“Do not let your fire go out, spark by irreplaceable spark in the hopeless swamps of the not-quite, the not-yet, and the not-at-all. Do not let the hero in your soul perish in lonely frustration for the life you deserved and have never been able to reach. The world you desire can be won. It exists.. it is real.. it is possible.. it’s yours.”
— AYN RAND
Ever since reading “The Fountainhead” 32 years ago, I have been a huge fan of Ayn Rand’s ideas.
If you haven’t read any of her works, then you definitely don’t understand her. That’s ironic, because she is the clearest, most articulate writer in the English language I have ever read … and I have read a few. If you read everything she wrote, like I did, you will know exactly where she stands, what her most primary assumptions and premises are, and how she reaches her conclusions. Agree or disagree; you will know. I never, in 10 years of schooling with a major in psychology and a minor in philosophy, ever encountered anyone close to that.
This documentary is really the closest thing I’ve yet seen to a reliable autobiography (or biography) of her.
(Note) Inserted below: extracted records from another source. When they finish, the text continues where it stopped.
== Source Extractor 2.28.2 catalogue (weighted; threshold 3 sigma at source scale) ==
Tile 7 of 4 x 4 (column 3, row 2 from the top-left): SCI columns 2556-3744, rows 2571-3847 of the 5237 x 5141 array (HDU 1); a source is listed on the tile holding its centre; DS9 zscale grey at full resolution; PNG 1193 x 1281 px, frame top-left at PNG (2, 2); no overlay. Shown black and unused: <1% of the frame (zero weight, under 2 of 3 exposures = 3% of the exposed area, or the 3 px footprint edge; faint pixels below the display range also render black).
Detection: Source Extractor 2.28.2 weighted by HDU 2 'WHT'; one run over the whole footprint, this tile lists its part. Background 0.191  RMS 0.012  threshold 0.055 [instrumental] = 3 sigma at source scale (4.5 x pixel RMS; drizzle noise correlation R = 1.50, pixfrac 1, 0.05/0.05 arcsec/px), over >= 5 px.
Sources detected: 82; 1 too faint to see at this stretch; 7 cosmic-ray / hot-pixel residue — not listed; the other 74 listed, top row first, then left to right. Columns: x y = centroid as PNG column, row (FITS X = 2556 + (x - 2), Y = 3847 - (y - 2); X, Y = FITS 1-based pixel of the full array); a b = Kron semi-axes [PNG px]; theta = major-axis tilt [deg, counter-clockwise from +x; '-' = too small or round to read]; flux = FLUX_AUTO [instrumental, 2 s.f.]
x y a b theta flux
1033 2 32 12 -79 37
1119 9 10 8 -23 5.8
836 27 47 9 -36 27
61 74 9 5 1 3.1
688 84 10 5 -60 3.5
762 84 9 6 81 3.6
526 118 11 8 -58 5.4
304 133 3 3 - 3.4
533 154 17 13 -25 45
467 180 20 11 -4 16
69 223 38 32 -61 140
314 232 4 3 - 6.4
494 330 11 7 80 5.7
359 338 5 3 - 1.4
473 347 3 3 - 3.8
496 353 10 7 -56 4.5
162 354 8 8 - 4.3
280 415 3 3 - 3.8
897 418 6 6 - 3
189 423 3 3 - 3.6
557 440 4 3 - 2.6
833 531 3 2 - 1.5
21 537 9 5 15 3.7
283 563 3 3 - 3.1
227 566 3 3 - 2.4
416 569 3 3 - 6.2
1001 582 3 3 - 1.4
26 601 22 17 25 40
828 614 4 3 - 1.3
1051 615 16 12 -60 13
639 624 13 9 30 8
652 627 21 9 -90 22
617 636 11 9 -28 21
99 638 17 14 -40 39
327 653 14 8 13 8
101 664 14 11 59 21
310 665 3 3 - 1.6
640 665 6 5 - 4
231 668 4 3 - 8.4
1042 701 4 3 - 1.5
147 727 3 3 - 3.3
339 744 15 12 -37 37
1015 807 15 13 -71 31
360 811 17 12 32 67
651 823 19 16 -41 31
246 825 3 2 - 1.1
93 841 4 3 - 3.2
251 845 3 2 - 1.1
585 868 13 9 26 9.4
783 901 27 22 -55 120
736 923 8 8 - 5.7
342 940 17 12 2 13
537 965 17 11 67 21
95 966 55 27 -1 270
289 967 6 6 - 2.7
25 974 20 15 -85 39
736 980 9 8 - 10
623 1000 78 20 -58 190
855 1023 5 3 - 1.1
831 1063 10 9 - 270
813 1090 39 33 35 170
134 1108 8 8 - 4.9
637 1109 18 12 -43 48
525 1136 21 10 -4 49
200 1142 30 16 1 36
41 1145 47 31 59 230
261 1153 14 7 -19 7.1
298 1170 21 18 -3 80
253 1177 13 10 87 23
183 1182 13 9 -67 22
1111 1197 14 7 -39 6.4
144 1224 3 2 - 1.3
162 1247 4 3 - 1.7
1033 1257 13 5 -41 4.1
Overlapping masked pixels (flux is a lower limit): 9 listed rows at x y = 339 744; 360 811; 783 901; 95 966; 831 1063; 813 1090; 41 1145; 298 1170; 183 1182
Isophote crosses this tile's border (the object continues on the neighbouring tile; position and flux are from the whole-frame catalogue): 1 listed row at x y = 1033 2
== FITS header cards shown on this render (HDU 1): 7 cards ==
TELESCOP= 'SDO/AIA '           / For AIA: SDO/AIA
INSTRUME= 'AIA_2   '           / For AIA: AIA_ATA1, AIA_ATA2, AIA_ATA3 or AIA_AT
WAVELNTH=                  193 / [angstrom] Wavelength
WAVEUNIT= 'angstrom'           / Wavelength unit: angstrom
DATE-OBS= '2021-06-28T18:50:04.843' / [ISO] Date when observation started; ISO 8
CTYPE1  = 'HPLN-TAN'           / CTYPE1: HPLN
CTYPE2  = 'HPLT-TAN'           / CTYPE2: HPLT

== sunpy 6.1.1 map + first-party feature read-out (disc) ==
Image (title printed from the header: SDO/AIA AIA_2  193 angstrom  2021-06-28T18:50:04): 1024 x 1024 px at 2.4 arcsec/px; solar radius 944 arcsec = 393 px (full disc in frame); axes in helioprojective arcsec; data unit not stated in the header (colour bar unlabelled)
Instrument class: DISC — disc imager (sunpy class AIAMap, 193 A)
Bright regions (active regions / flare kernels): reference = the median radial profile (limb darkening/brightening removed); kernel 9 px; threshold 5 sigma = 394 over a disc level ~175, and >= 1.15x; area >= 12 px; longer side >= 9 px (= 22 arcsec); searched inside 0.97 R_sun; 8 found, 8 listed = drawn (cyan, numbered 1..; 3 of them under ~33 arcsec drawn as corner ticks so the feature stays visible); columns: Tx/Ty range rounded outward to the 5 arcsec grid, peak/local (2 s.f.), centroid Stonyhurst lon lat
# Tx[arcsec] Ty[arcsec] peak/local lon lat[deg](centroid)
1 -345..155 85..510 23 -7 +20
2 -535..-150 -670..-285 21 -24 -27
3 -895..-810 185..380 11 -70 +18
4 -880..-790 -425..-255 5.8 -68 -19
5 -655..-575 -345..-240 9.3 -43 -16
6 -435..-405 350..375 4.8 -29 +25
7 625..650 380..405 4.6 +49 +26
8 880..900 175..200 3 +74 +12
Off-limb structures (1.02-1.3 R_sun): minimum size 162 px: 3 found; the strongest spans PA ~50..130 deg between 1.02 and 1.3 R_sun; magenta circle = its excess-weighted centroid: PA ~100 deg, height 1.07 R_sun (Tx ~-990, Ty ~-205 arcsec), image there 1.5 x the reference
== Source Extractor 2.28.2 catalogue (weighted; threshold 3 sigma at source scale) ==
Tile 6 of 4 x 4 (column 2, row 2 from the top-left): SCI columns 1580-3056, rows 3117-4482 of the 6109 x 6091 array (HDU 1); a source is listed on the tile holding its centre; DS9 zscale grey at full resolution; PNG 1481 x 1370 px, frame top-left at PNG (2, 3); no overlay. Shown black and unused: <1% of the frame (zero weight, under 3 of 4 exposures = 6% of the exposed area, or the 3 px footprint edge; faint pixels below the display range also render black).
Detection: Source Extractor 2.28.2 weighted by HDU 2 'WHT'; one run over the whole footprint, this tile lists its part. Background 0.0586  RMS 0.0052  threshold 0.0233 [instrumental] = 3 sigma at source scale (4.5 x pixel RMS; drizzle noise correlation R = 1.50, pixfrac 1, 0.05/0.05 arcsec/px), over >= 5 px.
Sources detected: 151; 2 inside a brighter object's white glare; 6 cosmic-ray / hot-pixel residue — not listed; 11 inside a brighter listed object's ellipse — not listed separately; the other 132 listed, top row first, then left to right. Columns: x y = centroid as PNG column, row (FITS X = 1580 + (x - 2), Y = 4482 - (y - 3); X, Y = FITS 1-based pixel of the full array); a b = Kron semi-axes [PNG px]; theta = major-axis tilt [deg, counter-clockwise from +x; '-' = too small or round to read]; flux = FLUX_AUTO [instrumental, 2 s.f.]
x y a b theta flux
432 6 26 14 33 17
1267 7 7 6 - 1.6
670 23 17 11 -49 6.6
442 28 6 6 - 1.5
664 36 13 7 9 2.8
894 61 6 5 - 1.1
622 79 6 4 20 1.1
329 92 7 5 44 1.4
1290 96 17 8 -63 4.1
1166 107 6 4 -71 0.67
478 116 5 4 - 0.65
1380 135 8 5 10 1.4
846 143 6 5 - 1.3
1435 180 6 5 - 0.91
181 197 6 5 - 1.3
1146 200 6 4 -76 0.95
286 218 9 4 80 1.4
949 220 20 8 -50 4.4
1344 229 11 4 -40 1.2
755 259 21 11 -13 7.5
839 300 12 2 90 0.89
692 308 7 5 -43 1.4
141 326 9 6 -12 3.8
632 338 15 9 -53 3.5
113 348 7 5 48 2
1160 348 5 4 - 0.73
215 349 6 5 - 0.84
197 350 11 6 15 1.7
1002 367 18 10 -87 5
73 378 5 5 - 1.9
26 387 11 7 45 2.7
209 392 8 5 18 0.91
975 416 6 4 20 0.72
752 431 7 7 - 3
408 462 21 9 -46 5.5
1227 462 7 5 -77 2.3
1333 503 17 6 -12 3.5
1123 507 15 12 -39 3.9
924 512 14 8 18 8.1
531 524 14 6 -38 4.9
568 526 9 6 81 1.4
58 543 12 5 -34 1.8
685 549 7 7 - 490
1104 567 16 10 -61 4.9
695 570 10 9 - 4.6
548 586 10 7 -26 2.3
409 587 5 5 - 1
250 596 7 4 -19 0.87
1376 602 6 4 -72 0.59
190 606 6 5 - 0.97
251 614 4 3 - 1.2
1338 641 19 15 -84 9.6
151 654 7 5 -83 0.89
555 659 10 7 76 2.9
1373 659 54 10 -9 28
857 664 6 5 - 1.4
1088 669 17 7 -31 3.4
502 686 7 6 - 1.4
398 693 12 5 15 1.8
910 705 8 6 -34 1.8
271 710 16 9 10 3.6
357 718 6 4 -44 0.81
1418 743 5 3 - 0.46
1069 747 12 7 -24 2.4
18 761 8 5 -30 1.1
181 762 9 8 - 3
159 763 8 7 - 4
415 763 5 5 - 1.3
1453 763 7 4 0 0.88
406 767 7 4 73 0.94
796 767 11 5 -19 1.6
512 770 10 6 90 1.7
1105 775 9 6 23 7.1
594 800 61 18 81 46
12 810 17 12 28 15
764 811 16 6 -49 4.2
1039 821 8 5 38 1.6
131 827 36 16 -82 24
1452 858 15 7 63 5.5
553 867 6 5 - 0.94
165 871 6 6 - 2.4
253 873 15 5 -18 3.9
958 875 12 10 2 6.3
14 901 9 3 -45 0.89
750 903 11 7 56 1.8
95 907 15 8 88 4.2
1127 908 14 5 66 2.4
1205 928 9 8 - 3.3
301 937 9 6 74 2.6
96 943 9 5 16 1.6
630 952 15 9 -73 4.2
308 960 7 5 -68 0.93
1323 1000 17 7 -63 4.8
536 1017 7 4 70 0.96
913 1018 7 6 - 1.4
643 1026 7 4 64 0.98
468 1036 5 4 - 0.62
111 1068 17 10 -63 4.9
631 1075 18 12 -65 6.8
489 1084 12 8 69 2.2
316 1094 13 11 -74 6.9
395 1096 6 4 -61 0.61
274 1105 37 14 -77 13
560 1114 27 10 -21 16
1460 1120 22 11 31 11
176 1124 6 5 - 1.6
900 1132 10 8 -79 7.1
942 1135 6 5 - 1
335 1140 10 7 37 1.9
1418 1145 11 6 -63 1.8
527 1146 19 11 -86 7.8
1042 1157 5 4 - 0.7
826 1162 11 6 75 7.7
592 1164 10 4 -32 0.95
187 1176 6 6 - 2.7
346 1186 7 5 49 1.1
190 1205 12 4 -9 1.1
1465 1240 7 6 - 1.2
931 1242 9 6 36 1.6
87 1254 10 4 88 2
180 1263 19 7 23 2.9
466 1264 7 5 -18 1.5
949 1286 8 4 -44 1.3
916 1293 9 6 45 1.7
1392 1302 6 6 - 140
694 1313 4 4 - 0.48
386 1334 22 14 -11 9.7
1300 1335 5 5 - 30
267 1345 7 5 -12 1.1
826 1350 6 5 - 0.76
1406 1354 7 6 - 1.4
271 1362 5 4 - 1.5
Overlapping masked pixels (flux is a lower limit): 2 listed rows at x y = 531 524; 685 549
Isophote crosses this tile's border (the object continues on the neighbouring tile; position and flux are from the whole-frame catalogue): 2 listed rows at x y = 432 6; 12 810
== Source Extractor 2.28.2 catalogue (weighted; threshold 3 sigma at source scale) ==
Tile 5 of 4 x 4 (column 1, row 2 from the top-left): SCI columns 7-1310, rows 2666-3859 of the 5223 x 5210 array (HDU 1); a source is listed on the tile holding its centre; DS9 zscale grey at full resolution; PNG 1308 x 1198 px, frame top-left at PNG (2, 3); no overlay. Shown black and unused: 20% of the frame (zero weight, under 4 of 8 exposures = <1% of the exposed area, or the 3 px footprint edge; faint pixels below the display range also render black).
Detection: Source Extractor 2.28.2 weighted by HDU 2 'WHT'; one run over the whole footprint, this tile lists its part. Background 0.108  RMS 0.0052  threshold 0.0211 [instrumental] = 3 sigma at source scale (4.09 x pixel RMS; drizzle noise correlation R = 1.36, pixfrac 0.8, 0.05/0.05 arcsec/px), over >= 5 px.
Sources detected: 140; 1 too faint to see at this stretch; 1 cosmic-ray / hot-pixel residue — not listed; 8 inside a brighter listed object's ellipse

Nearly everything you read about Ayn Rand is wrong. Before I read her, I mistakenly thought she was a “conservative.” That’s not true. She was certainly no leftist, but she wasn’t primarily political; she was primarily philosophical. Her ideas have guided me more as a student and practitioner of psychology and psychotherapy than as a lover of liberty.
The things you read about Ayn Rand are usually the opinions of people who haven’t read a word of her ideas or novels. When challenged with this fact, the more candid ones will say, “Of course I haven’t read her. Why would I?”
Then why have an opinion about someone you haven’t read or tried to understand?
If you’re going to have an opinion about someone or something, you owe it to yourself, most of all, to make sure that opinion is based on the facts.
I cannot believe this movie was made in 2010. I don’t know how I missed it. It’s beautifully done. It draws on some amazing interviews Rand did in her very final years (late 1970s) with people like Mike Wallace (a real journalist, unlike his son), Phil Donahue and Tom Snyder. These were the leftists of her day. Yet they were Jeffersonian compared to the depraved nihilism we find everywhere around us today, a nihilism Rand foresaw and predicted as the inevitable decline of a culture that totally abandons reason (and freedom along with it).
I believe the title is: “Ayn Rand, in Her Own Words.”
The movie absolutely delivers. It’s the best I’ve seen on her. If you are at all interested in her (or anything I post), please do not miss it.